I tried splitting the particle stack into smaller groups to run 2D classification individually, but unfortunately we were met with buffering of the cryosparc session. I assigned 3 2D class jobs (2.5 M particles each), each with 1 GPU and ultimately received the sock connection error:
cryosparcm status
----------------------------------------------------------------------------
CryoSPARC System master node installed at
/home/bell/programs/cryosparc_master
Current cryoSPARC version: v4.4.1
----------------------------------------------------------------------------
CryoSPARC process status:
unix:///tmp/cryosparc-supervisor-2bd2e4ee751475e1d6470e25365ba9c5.sock refused connection
----------------------------------------------------------------------------
So it seems I have not fully addressed this issue quite yet. Any suggestions on what I can try next?
The empty ps -e output suggests that CryoSPARC-related processes have exited, but socket files where (unexpectedly) left behind.
What is the output of the command
this is while cryosparc is buffering/sock connection issues are happening
bell@ub22-04:~$ cryosparcm log supervisord | tail -n 20
2024-04-15 10:11:08,026 INFO spawned: 'app' with pid 62991
2024-04-15 10:11:09,695 INFO success: app entered RUNNING state, process has stayed up for > than 1 seconds (startsecs)

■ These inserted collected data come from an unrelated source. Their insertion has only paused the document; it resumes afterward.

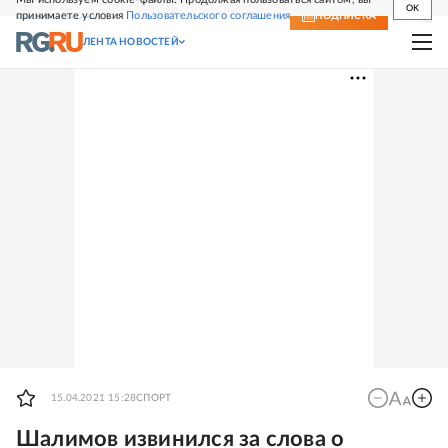
OK
принимаете условия
Пользовательского соглашения
СВЕЖИЙ НОМЕР
ПОДПИСКА
ЛЕНТА НОВОСТЕЙ
15.04.2021 15:28
СПОРТ
Шалимов извинился за слова о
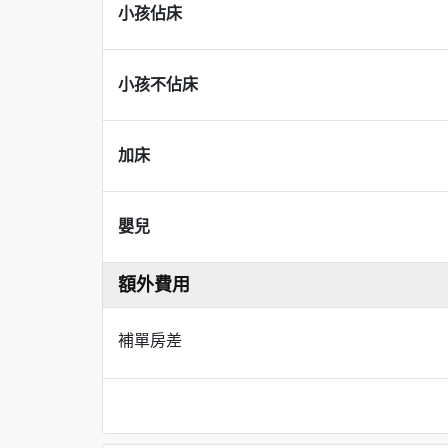
小孩佔床
小孩不佔床
加床
嬰兒
額外費用
補單房差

2024-04-15 10:11:09,855 INFO spawned: 'app_api' with pid 63009
2024-04-15 10:11:11,206 INFO success: app_api entered RUNNING state, process has stayed up for > than 1 seconds (startsecs)
2024-04-15 14:17:02,685 INFO RPC interface 'supervisor' initialized
2024-04-15 14:17:02,685 CRIT Server 'unix_http_server' running without any HTTP authentication checking
2024-04-15 14:17:02,687 INFO daemonizing the supervisord process
2024-04-15 14:17:02,687 INFO supervisord started with pid 69353
2024-04-15 14:17:07,480 INFO spawned: 'database' with pid 69467
2024-04-15 14:17:09,355 INFO success: database entered RUNNING state, process has stayed up for > than 1 seconds (startsecs)

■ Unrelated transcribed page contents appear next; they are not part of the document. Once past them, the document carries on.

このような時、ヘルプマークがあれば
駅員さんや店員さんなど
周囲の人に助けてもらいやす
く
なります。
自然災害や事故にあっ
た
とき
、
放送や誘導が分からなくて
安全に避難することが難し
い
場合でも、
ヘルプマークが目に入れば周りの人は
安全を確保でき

2024-04-15 14:17:11,321 INFO spawned: 'command_core' with pid 69578
2024-04-15 14:17:17,012 INFO success: command_core entered RUNNING state, process has stayed up for > than 5 seconds (startsecs)
2024-04-15 14:17:17,773 INFO spawned: 'command_vis' with pid 69611
2024-04-15 14:17:18,775 INFO success: command_vis entered RUNNING state, process has stayed up for > than 1 seconds (startsecs)
2024-04-15 14:17:18,923 INFO spawned: 'command_rtp' with pid 69639
2024-04-15 14:17:19,924 INFO success: command_rtp entered RUNNING state, process has stayed up for > than 1 seconds (startsecs)
2024-04-15 14:17:23,709 INFO spawned: 'app' with pid 69696
2024-04-15 14:17:25,379 INFO success: app entered RUNNING state, process has stayed up for > than 1 seconds (startsecs)
2024-04-15 14:17:25,539 INFO spawned: 'app_api' with pid 69714
2024-04-15 14:17:26,827 INFO success: app_api entered RUNNING state, process has stayed up for > than 1 seconds (startsecs)
@carterwheat Unfortunately, I was not able to confirm the (only) hypothesis I had based on your problem description
and the commands’ outputs that you so patiently provided.
The hypothesis went like this:
CryoSPARC was started as normal.
CryoSPARC processes were abruptly killed due to some event (RAM or other system load?. A mere TERM signal would have allowed for the cleanup of the
file)
The kernel “OOM killer” seemed to me a good candidate for part 2., but there appear to be no supporting log records. Please let us know if you have any additional information that would point to an alternative cause, such as if the CryoSPARC processes are running inside a container or are subject to some cluster workload manager.